Because the UN climate talks work on the basis of consensus, and no agreement has been reached on this issue, discussions have been postponed to next year.

But Mr Alden Meyer, director of strategy and policy for the Union of Concerned Scientists in Washington, said the postponement does not affect the overall robustness of the rulebook.

He said: "The market mechanisms weren't going to start until the end of 2020 anyway, so we have two more years to get it right. It's better to get it right than get it quick, and that's what we decided to do here."

Another issue that observers have taken issue with was the lack of response to the science of climate change, as highlighted in the IPCC report released in October.

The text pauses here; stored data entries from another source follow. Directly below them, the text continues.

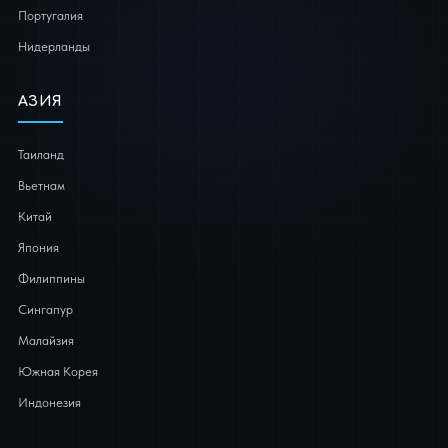
Португалия
Нидерланды
АЗИЯ
Таиланд
Вьетнам
Китай
Япония
Филиппины
Сингапур
Малайзия
Южная Корея
Индонезия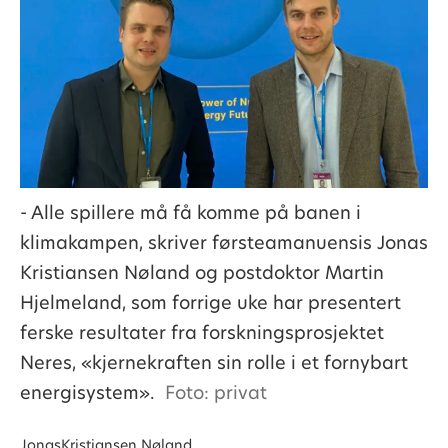
- Alle spillere må få komme på banen i
klimakampen, skriver førsteamanuensis Jonas
Kristiansen Nøland og postdoktor Martin
Hjelmeland, som forrige uke har presentert
ferske resultater fra forskningsprosjektet
Neres, «kjernekraften sin rolle i et fornybart
energisystem».
Foto: privat
Jonas
Kristiansen Nøland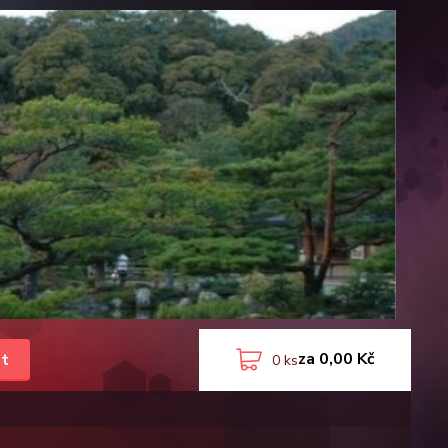
za
0,00 Kč
t
0
ks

The IPCC report had laid out scientific evidence that showed the differences in human-caused climate change under a 1.5 deg C global warming scenario versus a 2 deg C one. It found that half a degree of warming could have significant impact on many countries - condemning economies and ecosystems to deadlier weather extremes, and resulting in habitat loss, falling crop yields and ever higher sea levels.

The report also said the world could reach the 1.5 deg C threshold as early as 2030, and to limit warming to that level would mean cutting CO2 emissions by nearly 50 per cent in 12 years, something that would require unprecedented changes to societies.

But Saudi Arabia, the United States, Russia and Kuwait had refused to back a proposal from almost 200 other countries to "welcome" the report, insisting that it should only be "noted", a more passive stance on how the October report by the IPCC should be reflected in ongoing climate negotiations.

Said Ms Jennifer Morgan, executive director of Greenpeace International: "The science came in and said: In a 1.5 deg C warming world, these are the impacts, this is how to get there, and there was no proper response from countries to say we hear that, and we're ready to do more."